Make an exact copy of the entries below, with all images left out.
__________________________________________________
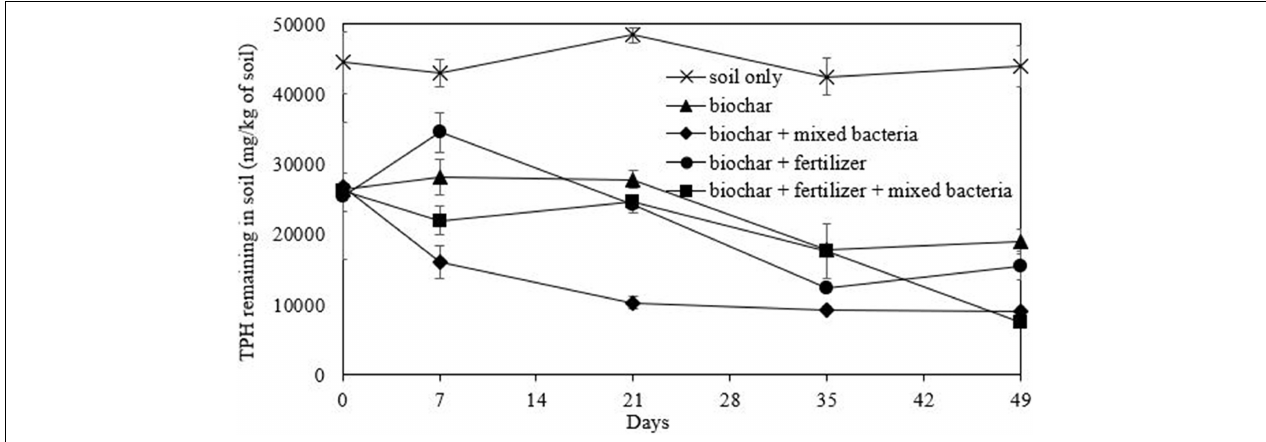
FIGURE 6 | Efficiency of bioremediation approaches comprising of mixed bacterial inoculum, biochar and fertilizer on the removal of petroleum hydrocarbons (TPHs) from drill cuttings after washing in a scale-up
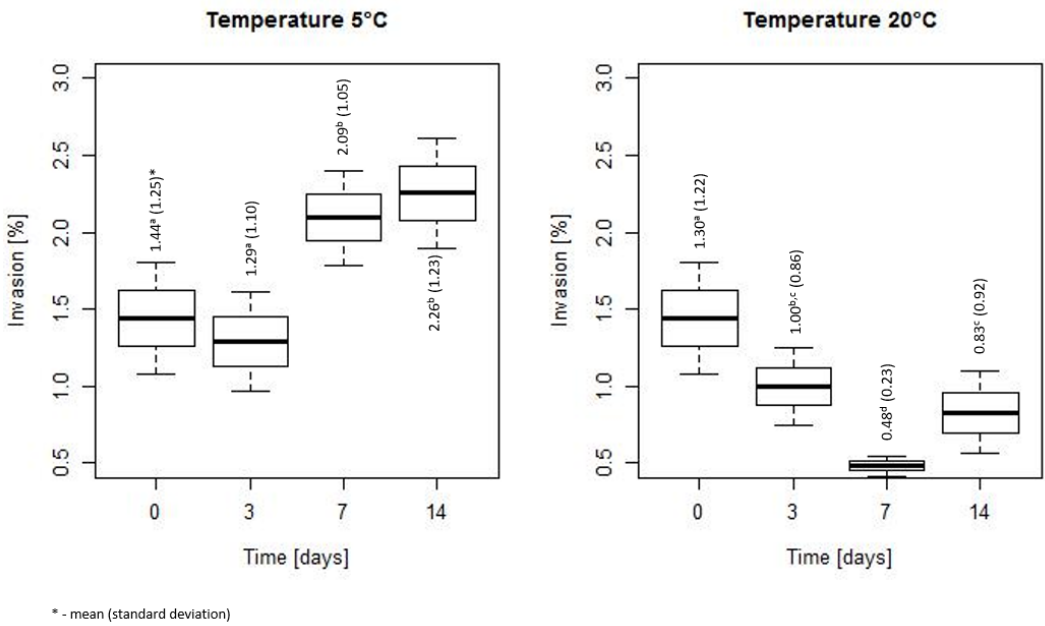
Figure 7. The invasiveness of bacteria during a storage at 5 and 20 °C (the horizontal line is the mean, the box spans represent standard error and the whiskers represent 95% confidence interval).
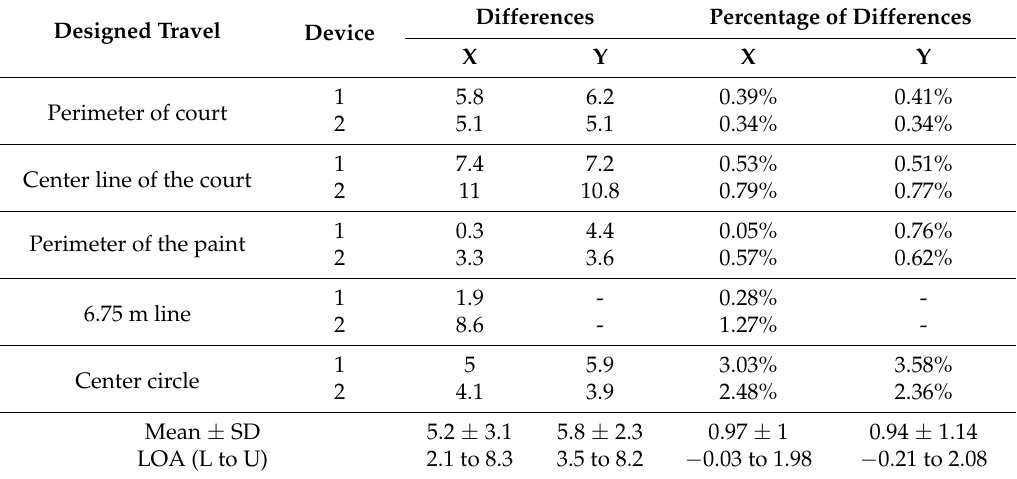
Table 1. Accuracy in mean differences (cm) and percentage of differences of x- and y-position coordinates. Designed Travel Device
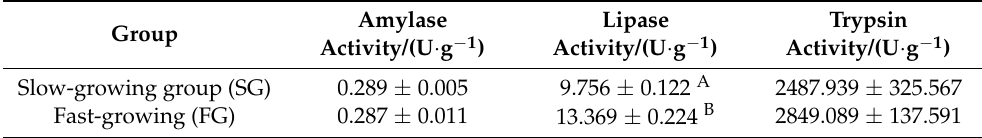
Table 2. Digestive enzyme activities of largemouth bass with different growth rates.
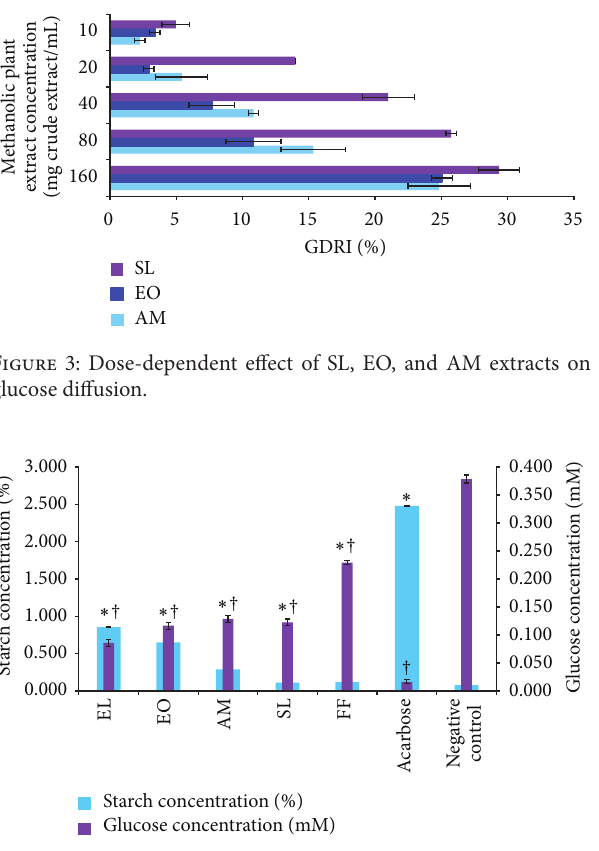
Figure 4: Percentage starch of reaction mixture and glucose con- centration of dialysate in the presence of aqueous extracts. ∗ Values [starch (%) concentration] significantly ( 𝑃 < 0.05 ) higher than neg- ative control. † Values [glucose (mM) concentration] significantly ( 𝑃 < 0.05 ) lower than negative control. Table 2: Kinetic parameters of active plant extracts on 𝛼 -amylase activity in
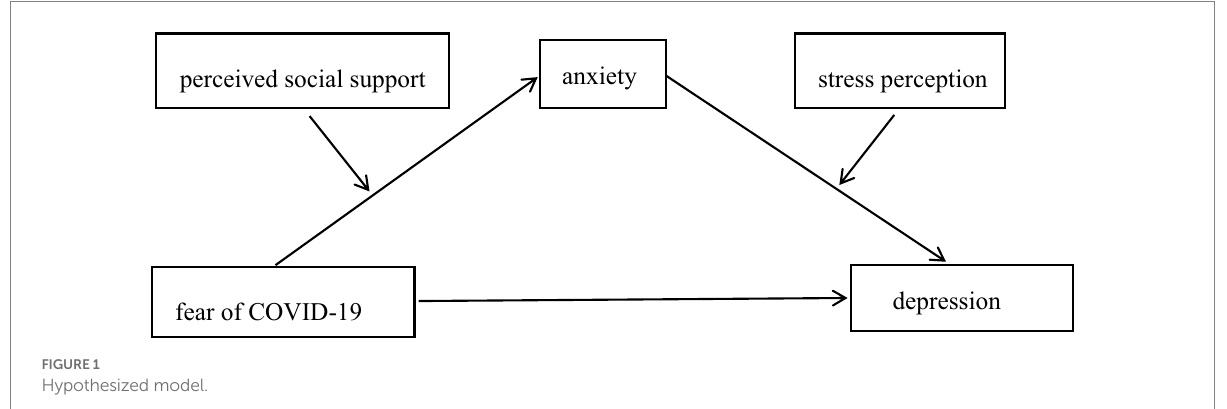
FIGURE 1 Hypothesized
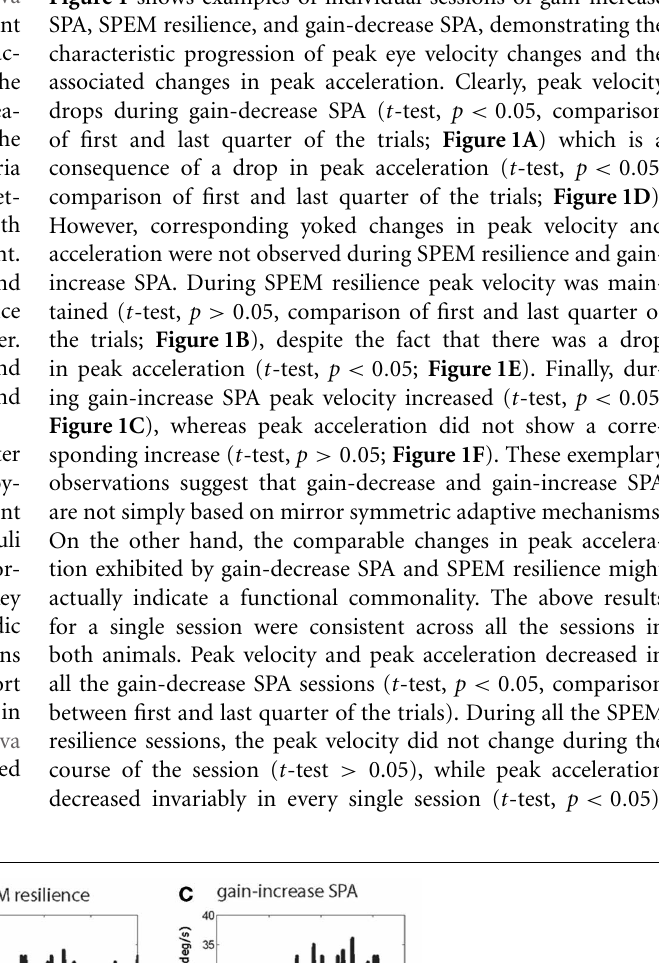
course of sessions, the middle row depicts the accompanying changes in peak acceleration (D–F) . The lower row (G–I) shows the correlation between peak velocity and peak acceleration on a trial to trial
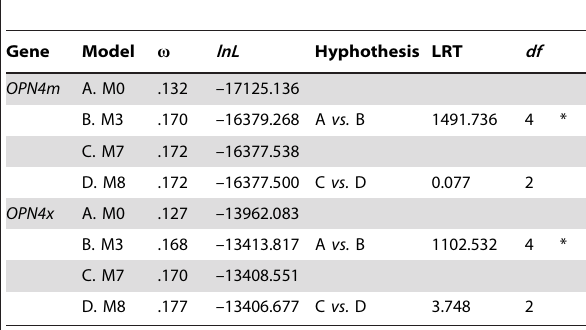
Table 1. Site-specific selection models for the vertebrate melanopsin OPN4m and OPN4x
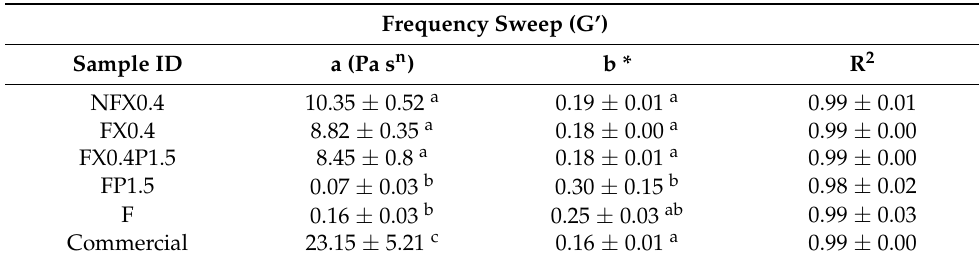
Table 9. Frequency sweep test values for samples. Data are presented as mean values of triplicates ± standard deviation. The third sample of FP1.5 was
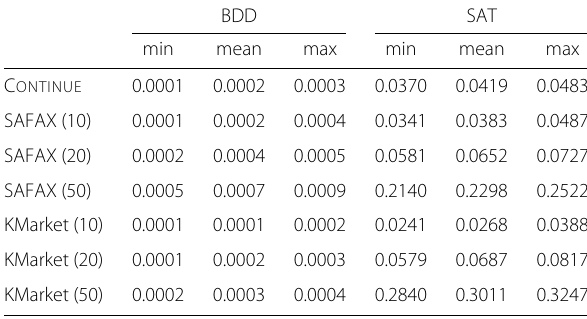
Table 9 Time (in seconds) needed to compute the decision for a concrete query using BDDs and using SAT formulae; the minimal, mean and maximal time are taken from a sample of 100 valid queries BDD SAT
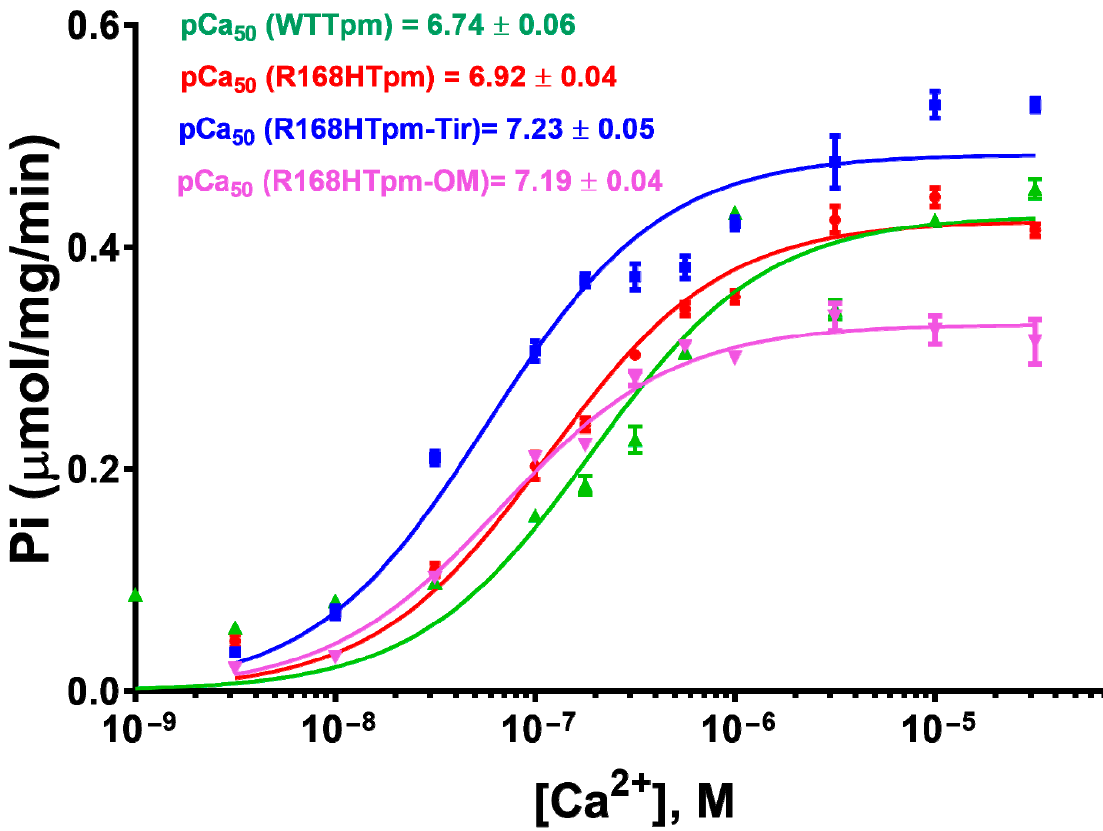
Figure 4. Effect of the R168H mutation in γ -tropomyosin (Tpm) on the sensitivity of thin filaments to Ca 2+ activation. Ca 2+ dependence was determined for fully regulated reconstituted thin filaments. Actin–S1 ATPase was measured in the presence of wild-type (WT) Tpm (denoted by triangular symbols) and R168H-mutant Tpm (round symbols) at 25 °C. The effects of two chemical compounds were shown—tirasemtiv (Tir, squire symbols) and omecamtiv mecarbil (OM, inverted triangles). Error bars indicate ± SEM. The pCa values were calculated from the data averaged from three experiments. Conditions are given in Materials and Methods. ATPase assay revealed that the mutation increases the Ca 2+ sensitivity of thin filaments. The midpoints of the curves (pCa 50 ) are 6.74 ± 0.06 for filaments containing WTTpm and 6.92 ± 0.04 for those reconstituted with R168HTpm. Tir (5 µ M) and OM (20 µ M) increased the value of pCa 50 to 7.23 ± 0.05 and 7.19 ± 0.04, respectively ( p <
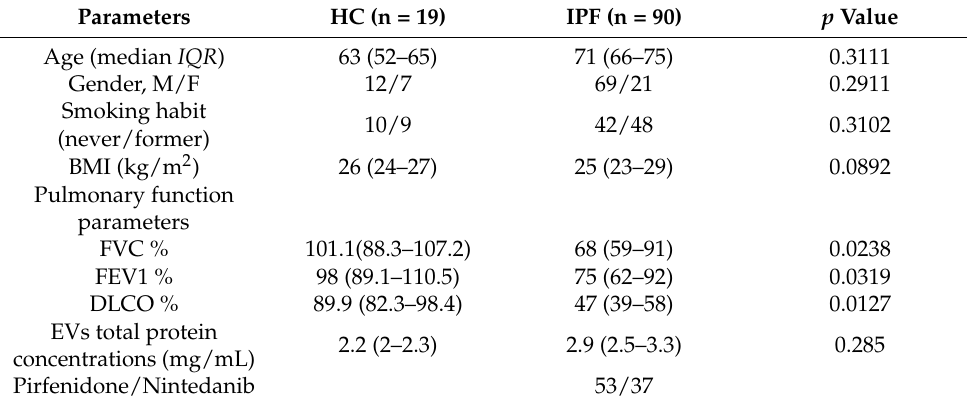
Table 1. Main characteristics of our study population including age, gender, smoking habit, BMI, LFT parameters, total protein concentrations (mg/mL, Bradford assay), and antifibrotic treatments started after a certain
__________________________________________________
● **SOLUTION FOR THIS TASK**:
FIGURE 6 | Efficiency of bioremediation approaches comprising of mixed bacterial inoculum, biochar and fertilizer on the removal of petroleum hydrocarbons (TPHs) from drill cuttings after washing in a scale-up
Figure 7. The invasiveness of bacteria during a storage at 5 and 20 °C (the horizontal line is the mean, the box spans represent standard error and the whiskers represent 95% confidence interval).
Table 1. Accuracy in mean differences (cm) and percentage of differences of x- and y-position coordinates. Designed Travel Device
Table 2. Digestive enzyme activities of largemouth bass with different growth rates.
Figure 4: Percentage starch of reaction mixture and glucose con- centration of dialysate in the presence of aqueous extracts. ∗ Values [starch (%) concentration] significantly ( 𝑃 < 0.05 ) higher than neg- ative control. † Values [glucose (mM) concentration] significantly ( 𝑃 < 0.05 ) lower than negative control. Table 2: Kinetic parameters of active plant extracts on 𝛼 -amylase activity in
FIGURE 1 Hypothesized
course of sessions, the middle row depicts the accompanying changes in peak acceleration (D–F) . The lower row (G–I) shows the correlation between peak velocity and peak acceleration on a trial to trial
Table 1. Site-specific selection models for the vertebrate melanopsin OPN4m and OPN4x
Table 9. Frequency sweep test values for samples. Data are presented as mean values of triplicates ± standard deviation. The third sample of FP1.5 was
Table 9 Time (in seconds) needed to compute the decision for a concrete query using BDDs and using SAT formulae; the minimal, mean and maximal time are taken from a sample of 100 valid queries BDD SAT
Figure 4. Effect of the R168H mutation in γ -tropomyosin (Tpm) on the sensitivity of thin filaments to Ca 2+ activation. Ca 2+ dependence was determined for fully regulated reconstituted thin filaments. Actin–S1 ATPase was measured in the presence of wild-type (WT) Tpm (denoted by triangular symbols) and R168H-mutant Tpm (round symbols) at 25 °C. The effects of two chemical compounds were shown—tirasemtiv (Tir, squire symbols) and omecamtiv mecarbil (OM, inverted triangles). Error bars indicate ± SEM. The pCa values were calculated from the data averaged from three experiments. Conditions are given in Materials and Methods. ATPase assay revealed that the mutation increases the Ca 2+ sensitivity of thin filaments. The midpoints of the curves (pCa 50 ) are 6.74 ± 0.06 for filaments containing WTTpm and 6.92 ± 0.04 for those reconstituted with R168HTpm. Tir (5 µ M) and OM (20 µ M) increased the value of pCa 50 to 7.23 ± 0.05 and 7.19 ± 0.04, respectively ( p <
Table 1. Main characteristics of our study population including age, gender, smoking habit, BMI, LFT parameters, total protein concentrations (mg/mL, Bradford assay), and antifibrotic treatments started after a certain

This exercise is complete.